What “Joe Frazier” reminds me of is how important boxing used to be in my life, and how inconsequential it is now.
When Foreman beat Frazier, I could give you highlights of the careers of every HW champ from John L Sullivan to Foreman (and quite a bit of detail for many of them), and could not conceive of missing a big fight, let alone a championship. And I’m pretty sure I read every word printed about Ali, and a majority of articles about heavyweight boxing in general in the national media, before 1975. Now, I have no idea who the champ is, and the only boxer I can name who I’m pretty sure is still active is Pacquiao.
I guess taking all the big fights off network TV and putting it on PPV had a lot to do with it (although I drove 200 miles to see the first Ali-Frazier fight in a theater), and having three or four concurrent champs in the same weight class also had a lot to do with it, but if you had told my 20-year-old self that there would be a day when I wouldn’t even know the name of the heavyweight champ, I would have thought you were crazy.
Anyway, back to Joe.

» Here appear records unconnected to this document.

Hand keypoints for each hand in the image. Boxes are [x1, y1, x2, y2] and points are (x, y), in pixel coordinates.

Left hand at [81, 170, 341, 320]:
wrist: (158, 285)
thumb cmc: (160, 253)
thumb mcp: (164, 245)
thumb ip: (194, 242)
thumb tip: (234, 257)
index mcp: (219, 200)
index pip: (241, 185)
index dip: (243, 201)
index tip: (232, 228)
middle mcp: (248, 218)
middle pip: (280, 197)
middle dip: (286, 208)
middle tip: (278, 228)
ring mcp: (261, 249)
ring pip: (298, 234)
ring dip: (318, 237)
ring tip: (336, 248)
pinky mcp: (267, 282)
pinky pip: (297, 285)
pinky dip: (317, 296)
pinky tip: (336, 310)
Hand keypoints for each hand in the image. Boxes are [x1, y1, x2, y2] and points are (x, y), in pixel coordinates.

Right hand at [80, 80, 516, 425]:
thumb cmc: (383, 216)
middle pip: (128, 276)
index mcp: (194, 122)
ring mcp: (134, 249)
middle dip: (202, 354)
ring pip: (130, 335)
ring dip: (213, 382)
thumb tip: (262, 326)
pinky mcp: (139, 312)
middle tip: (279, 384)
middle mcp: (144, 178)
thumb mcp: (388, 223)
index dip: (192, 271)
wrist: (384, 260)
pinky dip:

I never really cared for him – probably because I was a big Ali fan and didn’t consider Frazier’s title legitimate – but he changed my mind when they finally fought for the title. He really did come out smokin’ – never mind the left hook; I never saw a boxer’s head move so fast, bobbing and weaving at hyperspeed, and he did it the entire fight. As an amateur boxer myself, I was in awe of how hard he must have trained to be able to keep up that pace for a full 15 rounds. I considered it the greatest athletic performance I had ever seen.
Which made me appreciate Foreman all the more, when he made Frazier look like a second-rate Tough Guy competitor. Young people today know Foreman as a big, fat, smiling goof, but in the early 70’s, he was like the Terminator, scowling and devastating. Ali had his toughest fights (before he continued fighting well past his prime) with Frazier and Norton, and Foreman made both of them look like tomato cans.

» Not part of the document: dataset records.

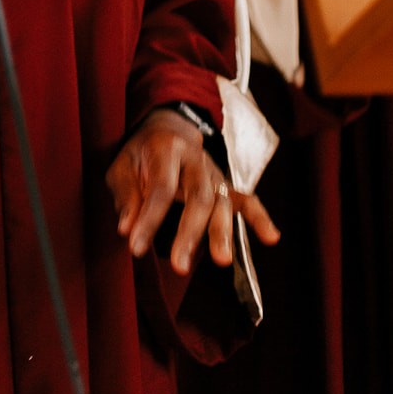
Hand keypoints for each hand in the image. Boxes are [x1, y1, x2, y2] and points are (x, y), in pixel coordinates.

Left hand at [105, 108, 279, 275]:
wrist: (167, 129)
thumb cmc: (140, 154)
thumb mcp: (122, 166)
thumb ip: (126, 195)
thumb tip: (127, 228)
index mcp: (166, 148)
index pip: (161, 187)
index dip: (149, 219)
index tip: (136, 247)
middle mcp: (195, 159)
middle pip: (198, 196)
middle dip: (189, 232)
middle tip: (179, 264)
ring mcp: (214, 172)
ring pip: (222, 202)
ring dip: (222, 232)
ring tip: (221, 260)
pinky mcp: (225, 185)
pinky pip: (246, 200)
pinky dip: (259, 217)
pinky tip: (271, 237)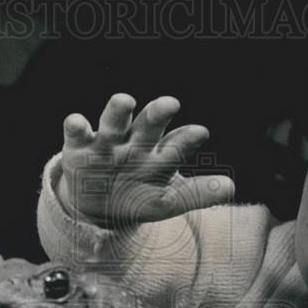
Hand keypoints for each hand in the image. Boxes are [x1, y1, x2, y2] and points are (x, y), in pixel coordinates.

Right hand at [56, 93, 234, 224]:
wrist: (96, 207)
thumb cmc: (136, 196)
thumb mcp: (166, 201)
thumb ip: (197, 193)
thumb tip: (231, 188)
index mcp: (159, 154)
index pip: (177, 143)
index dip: (187, 138)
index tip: (200, 133)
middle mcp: (136, 142)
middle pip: (149, 124)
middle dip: (158, 113)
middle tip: (170, 104)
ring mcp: (107, 142)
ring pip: (114, 121)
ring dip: (118, 110)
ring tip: (125, 100)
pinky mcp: (79, 147)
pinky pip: (76, 132)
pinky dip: (75, 125)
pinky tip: (77, 121)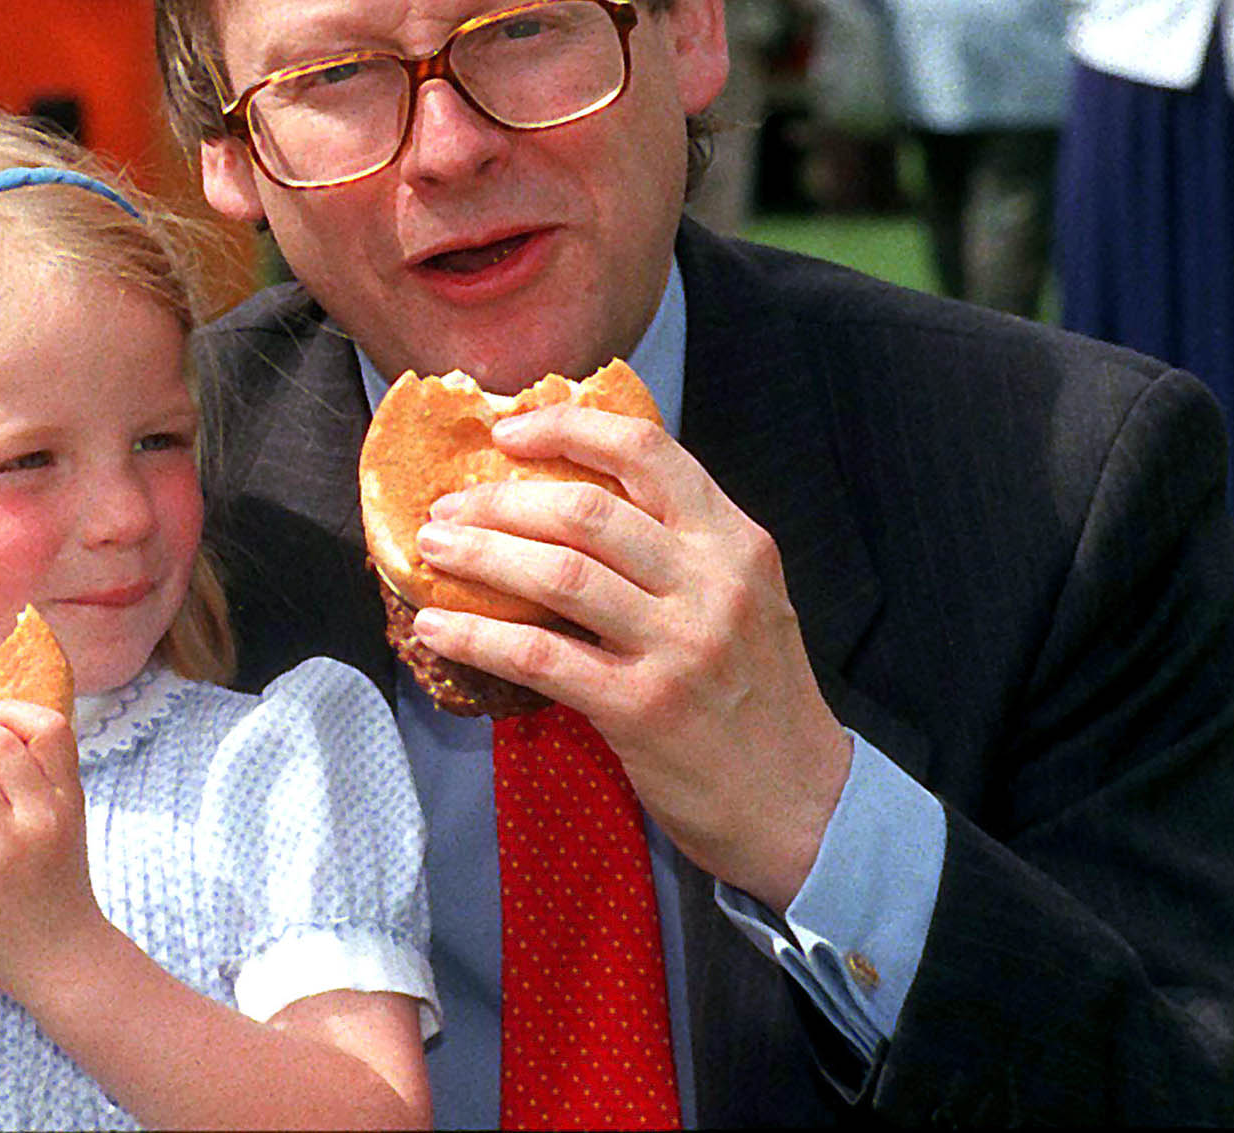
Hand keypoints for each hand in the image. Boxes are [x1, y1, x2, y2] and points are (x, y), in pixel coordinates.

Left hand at [407, 402, 851, 909]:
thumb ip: (679, 548)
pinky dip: (477, 635)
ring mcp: (678, 646)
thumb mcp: (745, 598)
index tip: (508, 431)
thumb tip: (569, 500)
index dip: (568, 428)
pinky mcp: (642, 709)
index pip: (648, 452)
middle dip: (500, 500)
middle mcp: (711, 583)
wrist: (802, 805)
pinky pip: (538, 656)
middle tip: (447, 506)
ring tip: (432, 550)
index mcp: (735, 542)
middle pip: (584, 511)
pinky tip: (436, 627)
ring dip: (479, 555)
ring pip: (556, 573)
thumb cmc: (757, 696)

Poor Joe, he probably thought beating Ali would at last make him popular, but the only people it made him popular with were the rednecks who hated Ali for “dodging” the draft.
Reminds me of an even sadder story, when Sonny Liston won the championship by knocking out Floyd Patterson in about 2 minutes. He had done time, and had worked as a mob enforcer, and people considered him a thug, while Patterson was about as popular as a black champion could be at that time. After beating Patterson easily, Liston reportedly spent the flight back home practicing a speech about how he would do his best to be a good champion and put his past behind him. He naturally expected a big crowd to greet him, but when he got off the plane, there was nobody there except for a couple of local sportswriters. Not even winning the greatest title in sports could get people to admire him.